Now, as Cassini prepares to make its final suicide plunge into Saturn, scientists have their best chance yet to solve the riddle of the missing tilt. The reason, Stevenson says, is simple: “Proximity. It helps enormously to get closer.”
But the closer Cassini gets to Saturn, the harder Dougherty’s team has to work to make sense of the data. The magnetic field gets stronger as the spacecraft approaches the planet, meaning the magnetometer needs to switch into a little-used high-field mode, and set its “zero” level by rolling the spacecraft in two perpendicular directions, a dangerous maneuver. The team also has to reconstruct the spacecraft’s path with extreme precision. “Close to the planet, we are in very high magnetic field, so even if we have a very small error in our knowledge of the pointing, that’s going to give us a huge error in our knowledge of the magnetic field,” Dougherty says.

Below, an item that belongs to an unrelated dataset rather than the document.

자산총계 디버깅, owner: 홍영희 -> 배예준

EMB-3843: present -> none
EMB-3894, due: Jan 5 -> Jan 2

So far, though, the results are as mystifying as ever. “We thought if we got inside the rings we would somehow see a clear tilt, and we don’t see that,” Dougherty says. By late July, Dougherty and her team had whittled the tilt measurement to under 0.06˚. She hopes that the full end-of-mission measurements will give them the data they need to measure a tilt as small as 0.015˚—maybe even less.
Planetary scientists are exploring at least three explanations for the near-zero tilt. The first possibility, Dougherty says, is that Saturn’s planetary dynamo is dying. Dynamos aren’t forever. Mars’ dynamo, for instance, petered out billions of years ago, leaving the planet without a strong magnetic bubble to protect it; now Mars’ atmosphere is almost entirely gone, eroded away by the solar wind. No one knows exactly what would happen on Saturn if that planet’s dynamo-generated magnetic field were to vanish.
If Saturn’s dynamo is dying, its magnetic field will not shut off all at once. Instead, like a complex harmony fading away into a solo voice at the end of a song, the field will gradually lose complex features physicists call “higher-order moments” before settling down into the simple north-south form of a bar magnet. Cassini will be looking for those higher-order moments. If they are are missing, that suggests that the dynamo is dying. But if they are still present, Dougherty says, something else must be going on.
Perhaps, as Stevenson suggests, the tilt is there, but it is being masked by other effects higher up in Saturn’s atmosphere. To help investigate that possibility, researchers will combine magnetometer data with gravitational measurements from Cassini’s Radio Science Subsystem instrument, which exploits the Doppler effect to map out Saturn’s gravitational field and probe the motion of its inner layers. One thing they will be looking for: strong, deep winds that could enhance the screening effect and help explain why it might be more powerful on Saturn than on Jupiter, Stevenson says.
Otherwise? “We’ll have to come up with a new idea,” Dougherty says. “I don’t know what that idea is, but there are lots of theoreticians out there that are champing at the bit.”
Cassini will send its last data transmission on September 15 before it starts tumbling toward oblivion. Dougherty expects it will take another six months to fully calibrate and analyze the “grand finale” data. “The instrument in the spacecraft was not designed to do what we’re doing, so it’s taking us a long time to do this,” Dougherty says. “We’re working our damnedest to get it all sorted”
Don’t expect to wait too long, though. As Dougherty puts it, “I’m not renowned for my patience.”